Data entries
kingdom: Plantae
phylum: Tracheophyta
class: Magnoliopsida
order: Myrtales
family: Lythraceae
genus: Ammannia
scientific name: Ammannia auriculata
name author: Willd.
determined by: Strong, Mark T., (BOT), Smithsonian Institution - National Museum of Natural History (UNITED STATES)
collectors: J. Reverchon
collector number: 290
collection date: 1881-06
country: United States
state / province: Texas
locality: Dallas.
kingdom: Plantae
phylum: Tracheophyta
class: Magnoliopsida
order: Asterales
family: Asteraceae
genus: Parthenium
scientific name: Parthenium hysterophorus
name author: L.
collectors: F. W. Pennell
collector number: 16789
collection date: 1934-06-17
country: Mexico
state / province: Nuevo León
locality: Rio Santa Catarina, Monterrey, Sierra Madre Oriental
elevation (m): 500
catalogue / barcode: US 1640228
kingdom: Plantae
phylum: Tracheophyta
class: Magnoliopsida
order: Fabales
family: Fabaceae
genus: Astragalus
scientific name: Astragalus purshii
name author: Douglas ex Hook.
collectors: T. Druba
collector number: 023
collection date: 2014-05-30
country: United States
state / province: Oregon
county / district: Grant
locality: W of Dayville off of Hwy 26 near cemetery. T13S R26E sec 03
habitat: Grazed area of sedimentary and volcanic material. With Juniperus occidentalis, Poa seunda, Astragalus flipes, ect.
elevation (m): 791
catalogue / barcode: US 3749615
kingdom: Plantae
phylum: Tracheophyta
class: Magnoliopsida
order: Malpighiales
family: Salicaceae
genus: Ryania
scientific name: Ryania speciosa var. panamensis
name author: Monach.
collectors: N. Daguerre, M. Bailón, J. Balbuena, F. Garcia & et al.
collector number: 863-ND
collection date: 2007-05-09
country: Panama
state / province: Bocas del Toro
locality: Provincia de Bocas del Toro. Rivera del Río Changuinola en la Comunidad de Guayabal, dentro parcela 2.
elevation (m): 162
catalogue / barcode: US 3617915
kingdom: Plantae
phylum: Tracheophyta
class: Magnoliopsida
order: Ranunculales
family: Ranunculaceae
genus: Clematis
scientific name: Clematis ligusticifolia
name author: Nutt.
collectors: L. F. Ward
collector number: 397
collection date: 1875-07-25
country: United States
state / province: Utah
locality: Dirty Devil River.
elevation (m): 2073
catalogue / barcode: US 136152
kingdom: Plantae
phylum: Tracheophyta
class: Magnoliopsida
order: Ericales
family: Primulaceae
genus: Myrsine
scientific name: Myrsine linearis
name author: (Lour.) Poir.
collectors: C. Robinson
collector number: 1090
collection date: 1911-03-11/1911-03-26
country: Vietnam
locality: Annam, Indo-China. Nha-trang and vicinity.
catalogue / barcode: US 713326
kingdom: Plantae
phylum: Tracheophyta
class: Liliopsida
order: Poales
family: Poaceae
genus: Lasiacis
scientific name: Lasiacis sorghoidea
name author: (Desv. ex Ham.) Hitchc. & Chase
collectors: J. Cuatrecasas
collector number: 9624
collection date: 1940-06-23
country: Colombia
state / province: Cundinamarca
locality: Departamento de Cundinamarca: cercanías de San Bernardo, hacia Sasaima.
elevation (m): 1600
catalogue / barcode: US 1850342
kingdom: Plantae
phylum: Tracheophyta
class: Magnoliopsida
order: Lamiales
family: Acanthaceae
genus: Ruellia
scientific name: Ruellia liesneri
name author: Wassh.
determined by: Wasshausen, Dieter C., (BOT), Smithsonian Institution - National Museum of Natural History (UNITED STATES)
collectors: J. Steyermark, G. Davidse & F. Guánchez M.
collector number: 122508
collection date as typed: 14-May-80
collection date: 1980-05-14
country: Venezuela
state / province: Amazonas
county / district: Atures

**REQUEST**.
Find each line in the material above that contains the word "number" and copy those lines out. Case matters.

**PROBLEM SOLUTION**.
collector number: 290
collector number: 16789
collector number: 023
collector number: 863-ND
collector number: 397
collector number: 1090
collector number: 9624
collector number: 122508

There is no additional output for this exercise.